> _EXTRACT PROVIDED_:
The DIYMA R12 helps significantly with mid-bass however I am able to locate the sounds with a 125hz x-over point due to vibration. The slight cue pulls the stage a bit. Honestly, it's something I notice but nobody else does. I have not added any matting to panels. I attempted playing the mids as low as 63hz but my door panels will sometimes rattle at higher volumes. In addition, I'm a bigger fan of the mid-bass from the R12 than the 346is.

I attempted active since I haven't installed any rear fill and I couldn't tame the tweeters at all. It was pretty aggrivating but I was dealing with a few too many problems at once so I decided to back to passive for less of a learning curve. However, starting over with that is what really opened up my sound. I began to go through with a thorough method and I've only changed one or two items every few days. Now, every time somebody rides in the car they can immediately tell the difference.

Dataset records
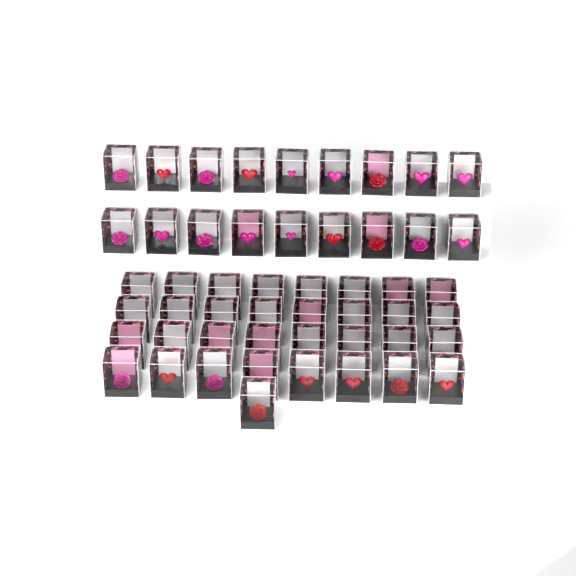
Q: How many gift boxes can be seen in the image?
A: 51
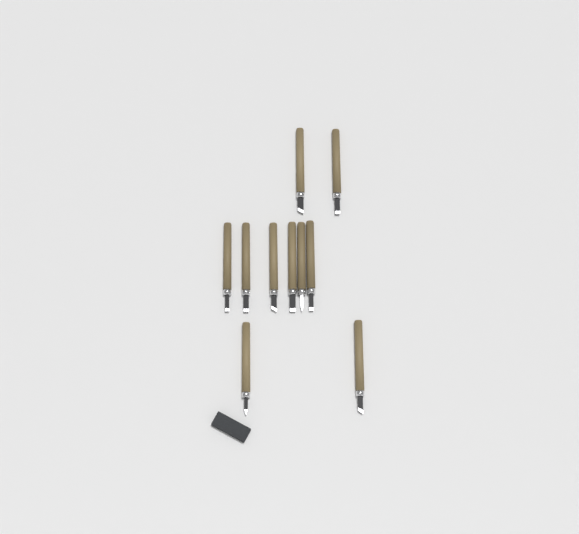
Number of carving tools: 10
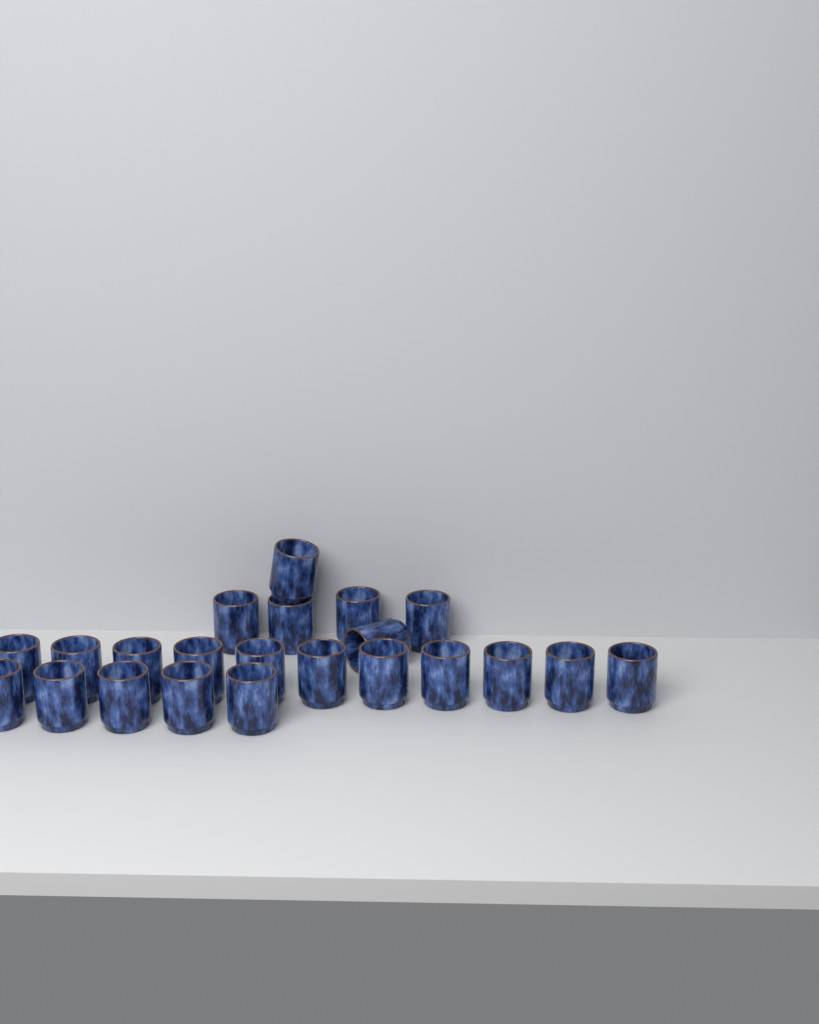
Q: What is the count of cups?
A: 22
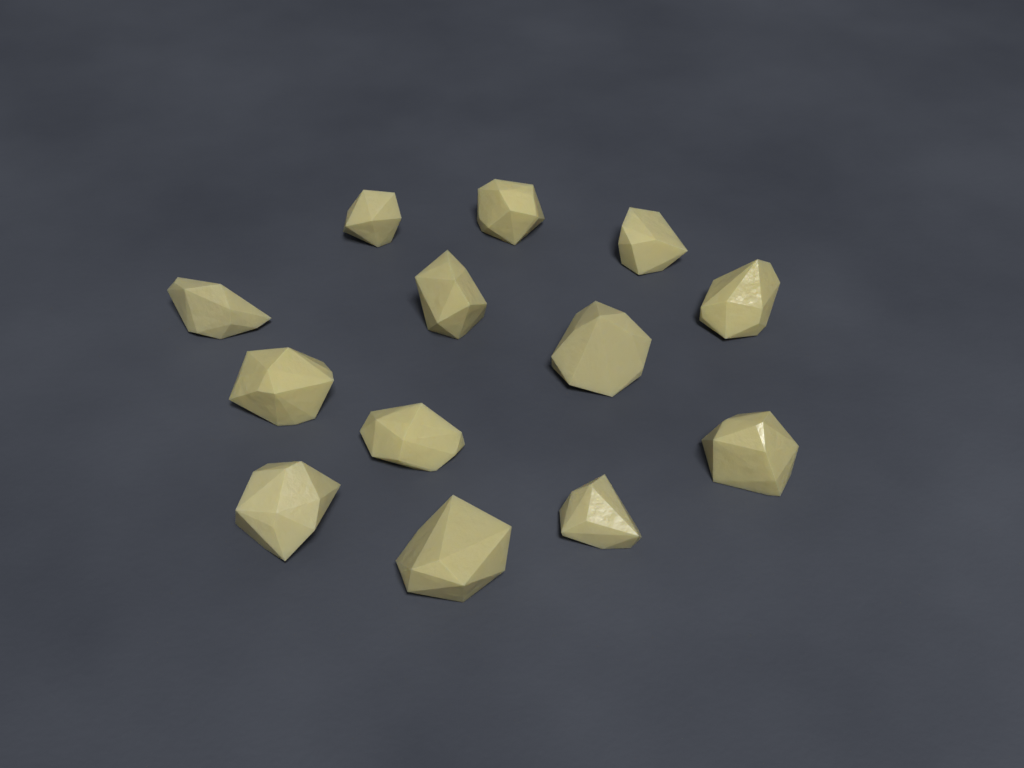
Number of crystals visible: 13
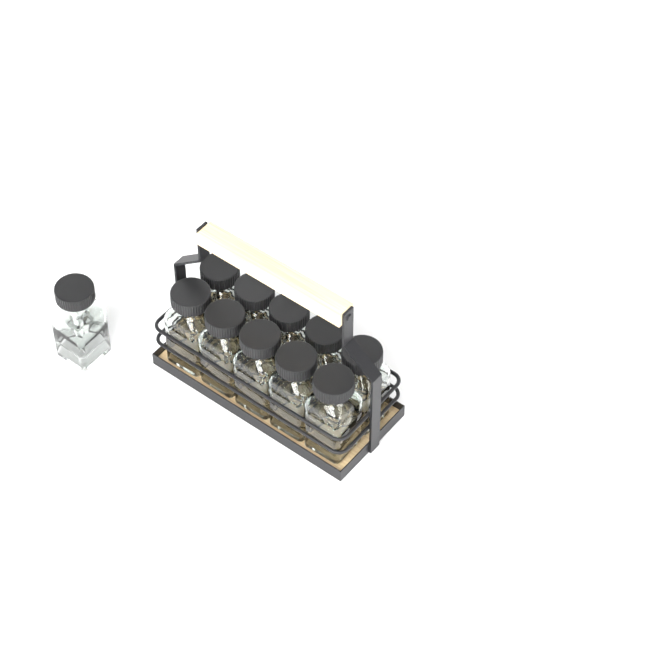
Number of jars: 11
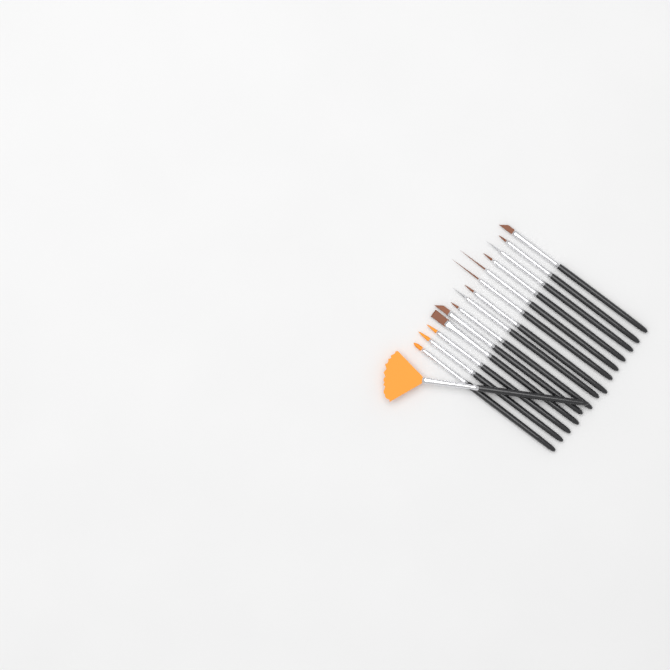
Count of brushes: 15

> _REQUIRED WORK_:
1: Retype the rows starting at the line containing "Number of crystals visible: 13" and ending with the final row. Omit the pictures.
2: Extend the car audio post beyond its last sentence.
The car audio post and the rows are unrelated to each other.

> _EXERCISE RESULTS_:
1:
Number of crystals visible: 13
Number of jars: 11
Count of brushes: 15

2:
The installation has already surpassed the expectations of my friends and family who know nothing about car audio. The stage is still sitting pretty close to my seated position and I wish I had kick panels. Leaning forward just a bit reveals a much better sound on-axis with these speakers. But again, I should be able to reproduce that with some EQ work to the off-axis response I'm receiving.

In the end, I'm very happy thus far...still not what I want though and I have yet to use the Audiocontrol to help with the imaging or sound.

Focal discs sound amazing and Alpine's Speed of Sound is great too.


----------



## KARPE (Nov 9, 2008)

just wondering why use the 9887 AND the AudioControl?


----------



## I800C0LLECT (Jan 26, 2009)

KARPE said:


> just wondering why use the 9887 AND the AudioControl?


The audiocontrol is a 31 band EQ. It doesn't contain cross overs at all. Some people presume that a good installation will rid yourself the need of an EQ, let alone 31 bands + 2 parametric. However, I don't have the tools or experience so I'm attempting to make up for my lack of quality installation w/ processing.

The 9887 maintains cross over capability + T/A. The original thought was that if I matched it with the DQS then I'd get the most out of budget equipment without the headache of creating custom panels, kicks, etc. So I can retain stock locations for my equipment.

If you research through the forums you'll find that you can do a lot with an EQ. i.e. move the stage even.


----------



## brandont (Apr 22, 2005)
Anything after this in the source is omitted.